Balbutiement ou errance

Le théâtre peut-il changer la société et Le dernier ramadan

Enfin! Les films documentaires tunisiens ont lâché la bride à une parole longtemps étouffée et à une image cruellement camouflée. Mais le flux est tellement violent que la noyade paraît facile, presque inévitable.

Comment s’orienter dans un océan de liberté sans boussole? Comment peut-on sélectionner les mots quand tout mérite d’être dit? Le théâtre peut-il changer la société, réalisé par Amna Chaâbouni, ainsi que Le dernier ramadan, de Mohsen Haffani et Baptiste Herzog, présentés, jeudi dernier au 4e art dans le cadre de la 4e session de  » Doc à Tunis « , donnent une impression d’errance et de balbutiement …

Le premier film, « Le théâtre peut changer la société » est un documentaire de vingt minutes.

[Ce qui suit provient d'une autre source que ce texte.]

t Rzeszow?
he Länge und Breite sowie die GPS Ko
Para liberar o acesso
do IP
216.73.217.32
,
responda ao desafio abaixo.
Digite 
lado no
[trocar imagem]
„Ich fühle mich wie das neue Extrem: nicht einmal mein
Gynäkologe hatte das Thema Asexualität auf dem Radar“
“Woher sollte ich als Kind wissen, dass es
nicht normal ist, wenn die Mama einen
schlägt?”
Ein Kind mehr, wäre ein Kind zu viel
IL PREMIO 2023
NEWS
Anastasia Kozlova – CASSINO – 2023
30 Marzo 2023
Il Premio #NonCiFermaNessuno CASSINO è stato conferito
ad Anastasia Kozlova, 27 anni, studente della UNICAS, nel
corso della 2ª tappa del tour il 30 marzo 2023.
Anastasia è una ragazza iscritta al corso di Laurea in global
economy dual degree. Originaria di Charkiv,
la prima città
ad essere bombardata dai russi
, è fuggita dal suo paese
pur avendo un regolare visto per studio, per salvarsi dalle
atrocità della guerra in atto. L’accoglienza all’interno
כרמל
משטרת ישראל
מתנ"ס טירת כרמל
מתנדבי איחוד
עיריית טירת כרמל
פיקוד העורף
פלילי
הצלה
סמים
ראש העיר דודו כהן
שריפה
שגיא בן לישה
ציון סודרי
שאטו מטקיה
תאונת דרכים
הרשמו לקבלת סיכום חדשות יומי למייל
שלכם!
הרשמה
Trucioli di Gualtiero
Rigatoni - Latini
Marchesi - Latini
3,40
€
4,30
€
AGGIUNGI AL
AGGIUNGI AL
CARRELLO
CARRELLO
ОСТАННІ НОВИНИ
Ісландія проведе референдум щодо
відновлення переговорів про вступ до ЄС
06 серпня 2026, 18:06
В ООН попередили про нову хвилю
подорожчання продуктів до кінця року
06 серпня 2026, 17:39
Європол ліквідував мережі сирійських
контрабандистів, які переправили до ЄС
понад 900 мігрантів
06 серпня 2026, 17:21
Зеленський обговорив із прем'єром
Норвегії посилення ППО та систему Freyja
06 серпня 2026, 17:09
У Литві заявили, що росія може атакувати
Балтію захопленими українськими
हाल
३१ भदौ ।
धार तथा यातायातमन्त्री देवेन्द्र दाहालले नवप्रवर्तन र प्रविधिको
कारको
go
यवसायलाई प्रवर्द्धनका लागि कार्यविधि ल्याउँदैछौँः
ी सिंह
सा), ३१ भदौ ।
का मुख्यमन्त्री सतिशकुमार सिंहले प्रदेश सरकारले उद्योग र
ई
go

On part avec Chaâbouni , dans sa voiture personnelle, sur la route d’Hammam-Lif. Un brève aperçu historique et on s’arrête à la maison de la culture d’Hammam-Lif. La réalisatrice, sociologue de formation, a été marquée par un atelier de théâtre qui a changé la vie d’un nombre d’adolescents en situation sociale difficile. A partir de l’an 2001, elle a commencé à filmer ces jeunes sur la scène, à capter leur mouvement et analyser leur évolution artistique.

Huit ans plus tard, la réalisatrice est revenue vers ces jeunes et plus précisément vers Islem et Insaf, devenus artistes professionnelles. Elle les a filmées dans leur maison, entourées de leurs familles, en les laissant parler de cet art qui les a sauvées de la déprime et d’un échec scolaire certain. Malgré ses bonnes intentions, ce film manque d’un ingrédient essentiel qui est l’émotion. Les entretiens paraissent trop formels et les propos presque moralistes, peu profonds.

Le deuxième film, « Le dernier ramadan », est un ramassis de sujets, de personnages, d’histoires et d’images. On saute du coq à l’âne, sans trop comprendre les objectifs de ce documentaire. « Je voulais jeter la lumière sur les contradictions qui bouillonnent dans notre société », a expliqué Mohsen Haffani, avant la projection ce film. Mais ces  » contradictions « , même si elles existent, sont brouillées dans un fourre-tout qui va du tourisme, au mariage, en passant par le rap, le foot, l' »esclavagisme  » dans les centres d’appels, le rêve de l’Amérique, la baignade…

De plus, ce film est réalisé l’été 2010, peu avant et pendant le mois de Ramadan. D’où le titre Le dernier ramadan, spécialement celui de Ben Ali. La caméra brosse souvent les posters du président déchu qui inondaient les rues. Le texte inclut quelques bribes de discours de ce dernier, et le film s’arrête sur les menaces qu’avait lancé Ben Ali contre les révolutionnaires de Sidi Bouzid… L’allusion à la politique n’avait presque pas de sens et tombe comme un cheveu dans la soupe…

Haffani a beaucoup à dire et ses images sont chargées d’émotions et d’intelligence artistique, mais il fallait, à notre avis, soigner un peu plus la ligne directrice du documentaire et réfléchir davantage au message politique, social et culturel que l’on voulait transmettre…

Créer un film documentaire, c’est aujourd’hui écrire les premières lignes, sur une page vierge, notre histoire, celle de la liberté.